Young people increasingly use the Internet to build friendships and to share their personal agendas and stories with their peers. In some of the world’s wealthier nations, teenagers will spend more time networking online than they do in face-to-face contact with others.

This is certainly true of Finland, which is one of the most wired nations in Europe. It has more mobile phones that almost any other nation on earth – in real, not simply proportionate, terms. And it was one of the first nations on earth to develop comprehensive and advanced broadband systems.

Finland’s deep winter darkness drives people indoors for long periods and raises national suicide rates and it has one of the highest divorce rates in Europe. Study after study the world has suggested that children do less well in fragmented families than they do in families that stay together.

In Finland, as in some other parts of Europe, kids will come home in the depths of winter’s darkness to parents and step-parents they don’t feel comfortable with, or can’t connect with. Then they’ll spend hours alone, relating to their world only through the artificial prism of cyberspace.

It’s a recipe for teen depression and alienation.

I’m not suggesting for a moment that all or most Finnish teens are depressed, or that they have a less than a warm relationship with their parents. I’ve spoken to hundreds of Finnish teens who are wonderful young people, with a real sense of destiny in life.

The fact is, though, that teens the world over find it hard enough as it is to fit into the adult world. The situation can only be made tougher by fragmenting families and the isolation of an entire social network built up only in cyberspace.

In an interview I conducted last year with Europe's leading futurist, Dr Patrick Dixon, we talked about how technology affects the fragmentation of society. Patrick noted that, for all their wizardry, Virtual Reality (VR) and other forms of web-based technology will always be limited in their ability to satisfy deep human needs. There is, he said, a huge and growing need for high touch in the age of high-tech.

As a society, we need to be consciously and deliberately creating new opportunities for young people to interact in positive and meaningful face-to-face environments. They need the chance to safely gather not just with people of their own age, but with those of different generations, so that they gain a rounded picture of the world and their place in it.

There is an even greater urgency with this as the push toward a virtual world increases. Churches, community clubs and school groups can do much to creatively inspire social interaction and cohesion.

We need to help the young find a ‘first life’ before they lose themselves in Second Life!

Secondly, this tragic shooting reminds us that many of Europe's young people are desperate in their search for underlying meaning in life.

The head of the British Army, General sir Richard Bennett, has said that when there is a spiritual vacuum in the nation, something will move in to fill it.

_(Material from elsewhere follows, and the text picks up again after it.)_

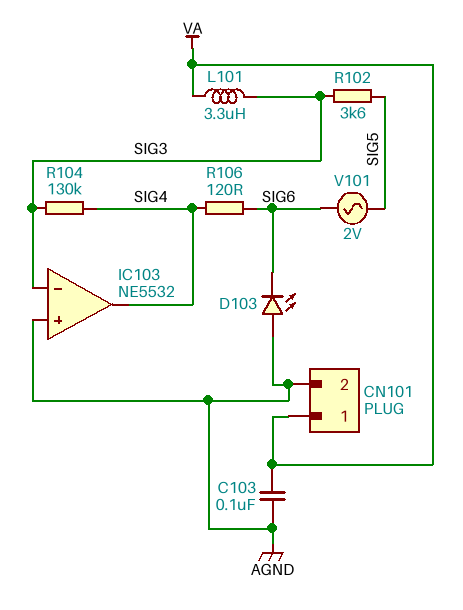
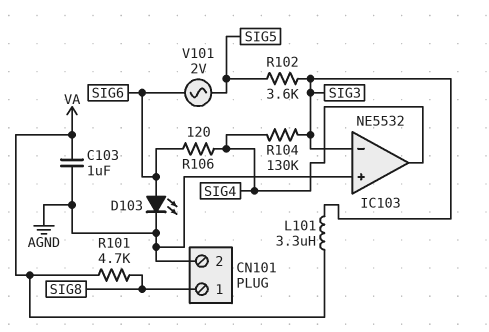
C103: 100nF (AGND, VA) -> 1uF (AGND, VA)
CN101 pin 1: VA -> SIG8
D103: LED (A AGND, K SIG6) -> LED (A SIG6, K AGND)
R101: none -> 4.7k (SIG8, VA)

In some parts of Europe, that something is radical Islamist fundamentalism.

In others it is rampant consumerism – and soulless secularism.

If we totally abandon our celebration of Christian values -- and the heroes who sacrificially exemplified them -- we leave our young people are adrift on a tide of vacuous pop culture. We leave them to worship celebrity, which tells them the best they can achieve is to be well known for being well known.

As a result, many young people try to find creativity in binge drinking and drugs, and some will look for significance through violence. The latter may only be a minority, but that shouldn’t stop us from being vigilant and striving to reduce it further.

There is no excuse for the moral evil committed by a violent young man in Finland last week. But we should take this opportunity to look again into the European soul and ask whether adopting a purely secular approach to life -- where moral relativism tears away at the fabrics of society starting with the family – is really advancing our culture.

We must stop seeing events like this as isolated, one-off, couldn't-happen-ever-again occurrences, and realise that our young people are looking to us for love, affectionate discipline and help in building positive parameters and a healthy destiny for their lives. We must not fail them.